Using array_unique() with multidimensional arrays

Permanent Link: Using array_unique() with multidimensional arrays 31. Januar 2009 RSS Feed for comments on RSS-Feed für Kommentare zu: Using array_unique() with multidimensional arrays comments feed

There's one problem with array_unique(): It doesn't work with multidimensional arrays. Here's an example:

$array = array(
array(
'id' => 123,
'name' => 'Some Product',
'ean' => '1234567890123'
),
array(
'id' => 123,
'name' => 'Some Product',
'ean' => '4852950174938'
),
array(
'id' => 123,
'name' => 'Some Product',
'ean' => '1234567890123'
),
);
$uniqueArray = array_unique($array);
var_dump($uniqueArray);

Two elements are exactly the same, but one element has a different EAN, yet the var_dump() returns the following:

array(1) {
[0]=>
array(3) {
["id"]=>
int(123)
["name"]=>
string(12) "Some Product"
["ean"]=>
string(13) "1234567890123"
}
}

Obviously this is unexpected behaviour. array_unique() threw out the second element, which is clearly not the same as Element 1 and 3. The easiest way I came across is using md5 hashes for comparison of the elements. All you need is to iterate over the first dimension, serialize it and create a MD5 hash of it for comparison:

/**
* Create Unique Arrays using an md5 hash
*
* @param array $array
* @return array
*/
function arrayUnique($array, $preserveKeys = false)
{
// Unique Array for return
$arrayRewrite = array();
// Array with the md5 hashes
$arrayHashes = array();
foreach($array as $key => $item) {
// Serialize the current element and create a md5 hash
$hash = md5(serialize($item));
// If the md5 didn't come up yet, add the element to
// to arrayRewrite, otherwise drop it
if (!isset($arrayHashes[$hash])) {
// Save the current element hash
$arrayHashes[$hash] = $hash;
// Add element to the unique Array
if ($preserveKeys) {
$arrayRewrite[$key] = $item;
} else {
$arrayRewrite[] = $item;
}
}
}
return $arrayRewrite;
}

$uniqueArray = arrayUnique($array);
var_dump($uniqueArray);

Now the result is the one array_unique() should have already given:

array(2) {
[0]=>
array(3) {
["id"]=>
int(123)
["name"]=>
string(12) "Some Product"
["ean"]=>
string(13) "1234567890123"
}
[1]=>
array(3) {
["id"]=>
int(123)
["name"]=>
string(12) "Some Product"
["ean"]=>
string(13) "4852950174938"
}
}

This works with as many dimensions as you like.

25 comments

Peter Rothers Gravatar

Peter Rother
09.02.2009, 18:45 o'clock

Nice example, thx. I think i can use it in future projects.

Lorems Gravatar

Lorem
24.02.2009, 16:42 o'clock

Did you fill in a bug report? This is really bad behavior.

Jeremys Gravatar

Jeremy
10.03.2009, 22:45 o'clock

Thank you. Clear, concise, fast. Works fantastic. Well done and thanks again.

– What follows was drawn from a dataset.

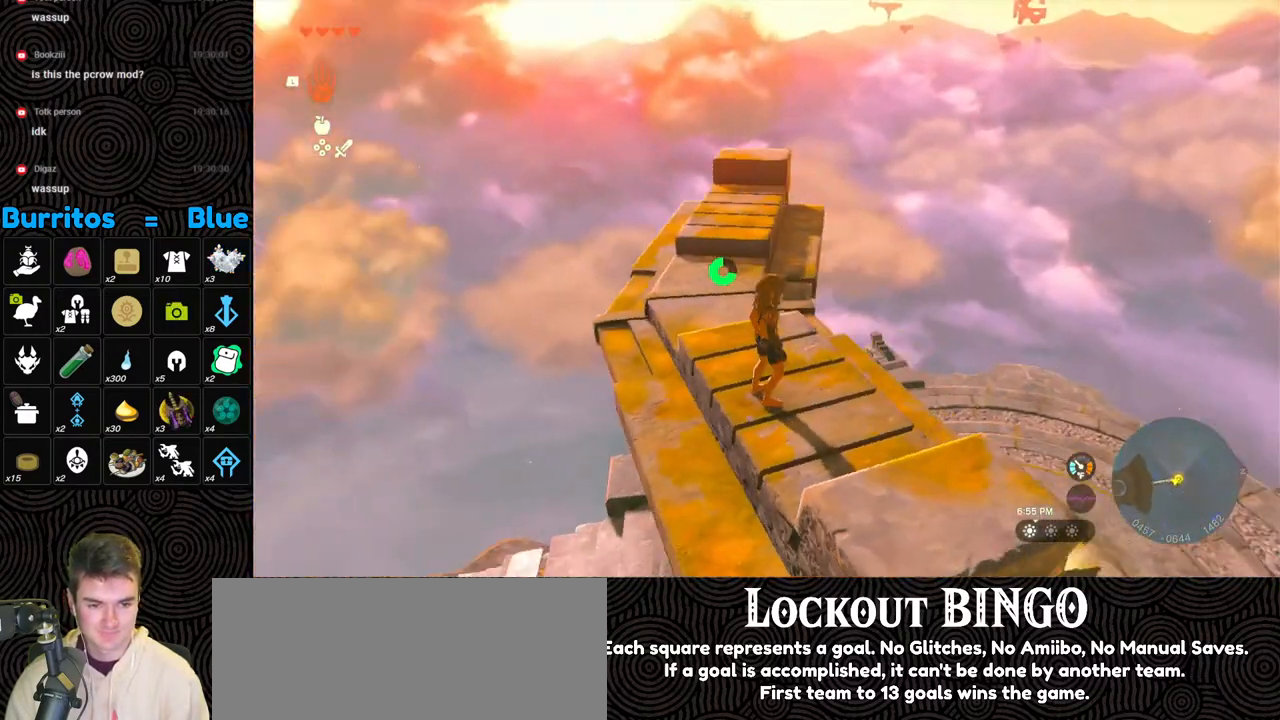
{"buttons": ["B", "X"], "left_stick": "up", "right_stick": "center", "events": [[17, "right_stick", "center"], [233, "B", "down"], [467, "X", "down"]]}
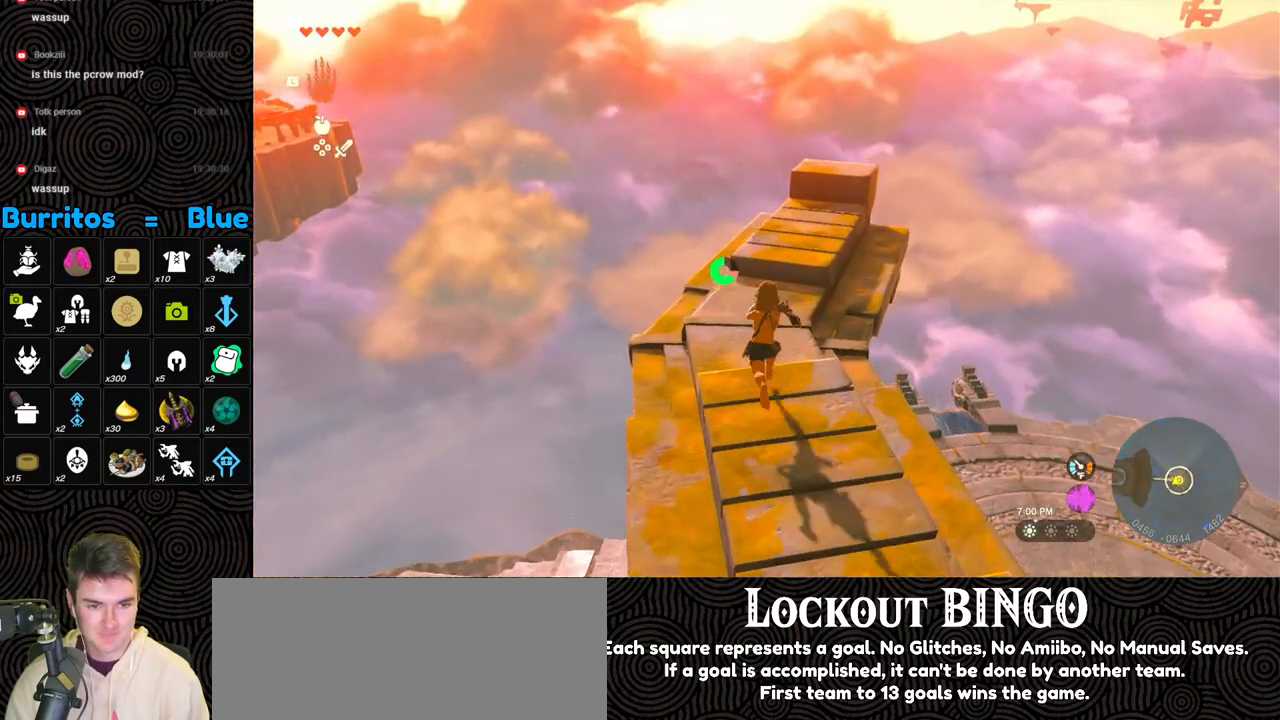
{"buttons": [], "left_stick": "center", "right_stick": "center", "events": [[33, "B", "up"], [83, "left_stick", "up-right"], [133, "X", "up"], [183, "left_stick", "center"]]}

Dominik Jungowskis Gravatar

Dominik Jungowski
13.03.2009, 11:57 o'clock

@Lorem: I just did (although there was already a similar bug report from 2001): http://bugs.php.net/bug.php?id=47642

Franks Gravatar

Frank
05.05.2009, 00:29 o'clock

I need a fix for this as I've stumbled across this bug today. Unfortunately, your code outputs the exact same result as array_unique().

Dominik Jungowskis Gravatar

Dominik Jungowski
05.05.2009, 09:34 o'clock

An example where it puts out the same would be nice.

As for the example from the blogpost: I have just tested it once more and it worked as it should.

btw. the bug report was closed ("was never intended to work with multi-dimensional arrays") but at least the documentation has been updated

Dominik Jungowskis Gravatar

Dominik Jungowski
12.06.2009, 16:46 o'clock

There was indeed one bug when using associative arrays. For that reason I updated the blogpost and added the preserveKeys parameter to the function.

zeromatrix
15.11.2009, 02:05 o'clock

Thank you very much for this knowledge. After Change the PHP version 4 to 5 my old code are not workin correct, but this works very fine !!


17.12.2009, 08:43 o'clock

awesome - this rocks! and so do you!!

Mukuls Gravatar

Mukul
12.02.2010, 14:12 o'clock

Thanks for this piece of code…

John Flynns Gravatar

John Flynn
01.03.2010, 21:03 o'clock

I have borrowed this functionality and left credit in the comments. Good idea. Thanks!

Christians Gravatar

Christian
30.04.2010, 16:04 o'clock

AWESOME CODE!!!! Real cool! Thx thx thx!

Christians Gravatar

Christian
30.04.2010, 18:03 o'clock

Is this function working with arrays of any size? Although it worked fine with smaller ones (a few hundred entries), it didn't seem to work with an array with 5500 entries as the resulting array was still the same size (and there are lots of duplicates in there). The smaller ones I tested it with were actually parts of this big one.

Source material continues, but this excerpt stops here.